Reproduce the data that follows in its entirety, character for character.

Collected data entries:
────────────────────────────────────────
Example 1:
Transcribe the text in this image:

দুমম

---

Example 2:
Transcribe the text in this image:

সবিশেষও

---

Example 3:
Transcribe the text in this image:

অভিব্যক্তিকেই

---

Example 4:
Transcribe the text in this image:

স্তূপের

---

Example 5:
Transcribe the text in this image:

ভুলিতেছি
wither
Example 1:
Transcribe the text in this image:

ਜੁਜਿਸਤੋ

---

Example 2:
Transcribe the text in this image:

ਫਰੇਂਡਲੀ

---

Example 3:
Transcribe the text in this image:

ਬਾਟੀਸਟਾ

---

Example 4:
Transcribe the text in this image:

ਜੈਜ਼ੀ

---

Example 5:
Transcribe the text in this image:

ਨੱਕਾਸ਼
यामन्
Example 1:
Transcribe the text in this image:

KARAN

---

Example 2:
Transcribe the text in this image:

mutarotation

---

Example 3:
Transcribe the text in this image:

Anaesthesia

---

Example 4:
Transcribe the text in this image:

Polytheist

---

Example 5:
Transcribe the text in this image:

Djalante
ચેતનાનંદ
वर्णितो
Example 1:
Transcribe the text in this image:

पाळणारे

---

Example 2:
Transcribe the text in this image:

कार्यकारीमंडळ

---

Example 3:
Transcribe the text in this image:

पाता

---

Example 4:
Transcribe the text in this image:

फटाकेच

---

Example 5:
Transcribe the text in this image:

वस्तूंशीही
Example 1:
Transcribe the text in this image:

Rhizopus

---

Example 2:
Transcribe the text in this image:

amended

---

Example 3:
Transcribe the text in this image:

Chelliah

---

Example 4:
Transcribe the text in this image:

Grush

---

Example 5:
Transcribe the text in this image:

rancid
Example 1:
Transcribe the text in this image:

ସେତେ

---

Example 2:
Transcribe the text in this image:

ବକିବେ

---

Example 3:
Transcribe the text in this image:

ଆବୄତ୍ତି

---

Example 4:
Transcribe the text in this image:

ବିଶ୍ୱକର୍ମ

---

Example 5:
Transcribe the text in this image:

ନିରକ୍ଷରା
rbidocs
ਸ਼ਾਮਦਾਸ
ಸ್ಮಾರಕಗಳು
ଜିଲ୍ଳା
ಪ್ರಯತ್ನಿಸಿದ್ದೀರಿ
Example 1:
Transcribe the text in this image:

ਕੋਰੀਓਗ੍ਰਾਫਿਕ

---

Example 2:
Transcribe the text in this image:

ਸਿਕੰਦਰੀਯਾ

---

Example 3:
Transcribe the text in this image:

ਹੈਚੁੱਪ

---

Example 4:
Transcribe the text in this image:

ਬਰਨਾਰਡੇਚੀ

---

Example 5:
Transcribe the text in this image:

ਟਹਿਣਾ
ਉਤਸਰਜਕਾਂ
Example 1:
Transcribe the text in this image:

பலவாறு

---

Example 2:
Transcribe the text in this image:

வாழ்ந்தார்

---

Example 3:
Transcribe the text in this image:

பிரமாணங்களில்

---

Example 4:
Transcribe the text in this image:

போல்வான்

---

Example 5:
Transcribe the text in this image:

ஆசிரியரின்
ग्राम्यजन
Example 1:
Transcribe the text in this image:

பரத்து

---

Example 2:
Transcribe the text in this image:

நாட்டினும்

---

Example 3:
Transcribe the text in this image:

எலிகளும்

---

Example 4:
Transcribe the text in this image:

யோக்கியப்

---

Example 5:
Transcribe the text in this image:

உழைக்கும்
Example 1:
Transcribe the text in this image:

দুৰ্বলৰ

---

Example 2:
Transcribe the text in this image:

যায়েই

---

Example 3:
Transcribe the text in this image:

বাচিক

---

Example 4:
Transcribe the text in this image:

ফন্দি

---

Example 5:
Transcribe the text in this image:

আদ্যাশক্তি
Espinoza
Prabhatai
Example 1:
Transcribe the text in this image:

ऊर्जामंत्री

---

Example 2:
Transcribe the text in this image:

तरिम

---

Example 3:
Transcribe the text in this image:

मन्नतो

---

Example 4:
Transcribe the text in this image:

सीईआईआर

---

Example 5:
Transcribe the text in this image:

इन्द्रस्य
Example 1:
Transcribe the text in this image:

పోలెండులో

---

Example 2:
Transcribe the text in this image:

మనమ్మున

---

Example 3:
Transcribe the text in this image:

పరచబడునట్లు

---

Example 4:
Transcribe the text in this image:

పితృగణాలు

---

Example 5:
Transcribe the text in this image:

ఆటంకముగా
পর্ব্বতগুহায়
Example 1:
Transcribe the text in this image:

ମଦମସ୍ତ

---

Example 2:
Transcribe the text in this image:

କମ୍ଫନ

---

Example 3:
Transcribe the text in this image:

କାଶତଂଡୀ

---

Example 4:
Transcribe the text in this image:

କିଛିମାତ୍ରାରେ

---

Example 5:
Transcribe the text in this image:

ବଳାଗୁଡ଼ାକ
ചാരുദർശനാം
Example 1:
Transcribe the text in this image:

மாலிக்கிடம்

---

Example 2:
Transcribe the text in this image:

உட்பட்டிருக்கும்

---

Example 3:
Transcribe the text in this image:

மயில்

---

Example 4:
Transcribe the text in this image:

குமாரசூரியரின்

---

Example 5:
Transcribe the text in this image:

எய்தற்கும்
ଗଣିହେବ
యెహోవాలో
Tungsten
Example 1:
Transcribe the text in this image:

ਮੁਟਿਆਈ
────────────────────────────────────────
→ **Task output**
Example 1:
Transcribe the text in this image:

দুমম

---

Example 2:
Transcribe the text in this image:

সবিশেষও

---

Example 3:
Transcribe the text in this image:

অভিব্যক্তিকেই

---

Example 4:
Transcribe the text in this image:

স্তূপের

---

Example 5:
Transcribe the text in this image:

ভুলিতেছি
wither
Example 1:
Transcribe the text in this image:

ਜੁਜਿਸਤੋ

---

Example 2:
Transcribe the text in this image:

ਫਰੇਂਡਲੀ

---

Example 3:
Transcribe the text in this image:

ਬਾਟੀਸਟਾ

---

Example 4:
Transcribe the text in this image:

ਜੈਜ਼ੀ

---

Example 5:
Transcribe the text in this image:

ਨੱਕਾਸ਼
यामन्
Example 1:
Transcribe the text in this image:

KARAN

---

Example 2:
Transcribe the text in this image:

mutarotation

---

Example 3:
Transcribe the text in this image:

Anaesthesia

---

Example 4:
Transcribe the text in this image:

Polytheist

---

Example 5:
Transcribe the text in this image:

Djalante
ચેતનાનંદ
वर्णितो
Example 1:
Transcribe the text in this image:

पाळणारे

---

Example 2:
Transcribe the text in this image:

कार्यकारीमंडळ

---

Example 3:
Transcribe the text in this image:

पाता

---

Example 4:
Transcribe the text in this image:

फटाकेच

---

Example 5:
Transcribe the text in this image:

वस्तूंशीही
Example 1:
Transcribe the text in this image:

Rhizopus

---

Example 2:
Transcribe the text in this image:

amended

---

Example 3:
Transcribe the text in this image:

Chelliah

---

Example 4:
Transcribe the text in this image:

Grush

---

Example 5:
Transcribe the text in this image:

rancid
Example 1:
Transcribe the text in this image:

ସେତେ

---

Example 2:
Transcribe the text in this image:

ବକିବେ

---

Example 3:
Transcribe the text in this image:

ଆବୄତ୍ତି

---

Example 4:
Transcribe the text in this image:

ବିଶ୍ୱକର୍ମ

---

Example 5:
Transcribe the text in this image:

ନିରକ୍ଷରା
rbidocs
ਸ਼ਾਮਦਾਸ
ಸ್ಮಾರಕಗಳು
ଜିଲ୍ଳା
ಪ್ರಯತ್ನಿಸಿದ್ದೀರಿ
Example 1:
Transcribe the text in this image:

ਕੋਰੀਓਗ੍ਰਾਫਿਕ

---

Example 2:
Transcribe the text in this image:

ਸਿਕੰਦਰੀਯਾ

---

Example 3:
Transcribe the text in this image:

ਹੈਚੁੱਪ

---

Example 4:
Transcribe the text in this image:

ਬਰਨਾਰਡੇਚੀ

---

Example 5:
Transcribe the text in this image:

ਟਹਿਣਾ
ਉਤਸਰਜਕਾਂ
Example 1:
Transcribe the text in this image:

பலவாறு

---

Example 2:
Transcribe the text in this image:

வாழ்ந்தார்

---

Example 3:
Transcribe the text in this image:

பிரமாணங்களில்

---

Example 4:
Transcribe the text in this image:

போல்வான்

---

Example 5:
Transcribe the text in this image:

ஆசிரியரின்
ग्राम्यजन
Example 1:
Transcribe the text in this image:

பரத்து

---

Example 2:
Transcribe the text in this image:

நாட்டினும்

---

Example 3:
Transcribe the text in this image:

எலிகளும்

---

Example 4:
Transcribe the text in this image:

யோக்கியப்

---

Example 5:
Transcribe the text in this image:

உழைக்கும்
Example 1:
Transcribe the text in this image:

দুৰ্বলৰ

---

Example 2:
Transcribe the text in this image:

যায়েই

---

Example 3:
Transcribe the text in this image:

বাচিক

---

Example 4:
Transcribe the text in this image:

ফন্দি

---

Example 5:
Transcribe the text in this image:

আদ্যাশক্তি
Espinoza
Prabhatai
Example 1:
Transcribe the text in this image:

ऊर्जामंत्री

---

Example 2:
Transcribe the text in this image:

तरिम

---

Example 3:
Transcribe the text in this image:

मन्नतो

---

Example 4:
Transcribe the text in this image:

सीईआईआर

---

Example 5:
Transcribe the text in this image:

इन्द्रस्य
Example 1:
Transcribe the text in this image:

పోలెండులో

---

Example 2:
Transcribe the text in this image:

మనమ్మున

---

Example 3:
Transcribe the text in this image:

పరచబడునట్లు

---

Example 4:
Transcribe the text in this image:

పితృగణాలు

---

Example 5:
Transcribe the text in this image:

ఆటంకముగా
পর্ব্বতগুহায়
Example 1:
Transcribe the text in this image:

ମଦମସ୍ତ

---

Example 2:
Transcribe the text in this image:

କମ୍ଫନ

---

Example 3:
Transcribe the text in this image:

କାଶତଂଡୀ

---

Example 4:
Transcribe the text in this image:

କିଛିମାତ୍ରାରେ

---

Example 5:
Transcribe the text in this image:

ବଳାଗୁଡ଼ାକ
ചാരുദർശനാം
Example 1:
Transcribe the text in this image:

மாலிக்கிடம்

---

Example 2:
Transcribe the text in this image:

உட்பட்டிருக்கும்

---

Example 3:
Transcribe the text in this image:

மயில்

---

Example 4:
Transcribe the text in this image:

குமாரசூரியரின்

---

Example 5:
Transcribe the text in this image:

எய்தற்கும்
ଗଣିହେବ
యెహోవాలో
Tungsten
Example 1:
Transcribe the text in this image:

ਮੁਟਿਆਈ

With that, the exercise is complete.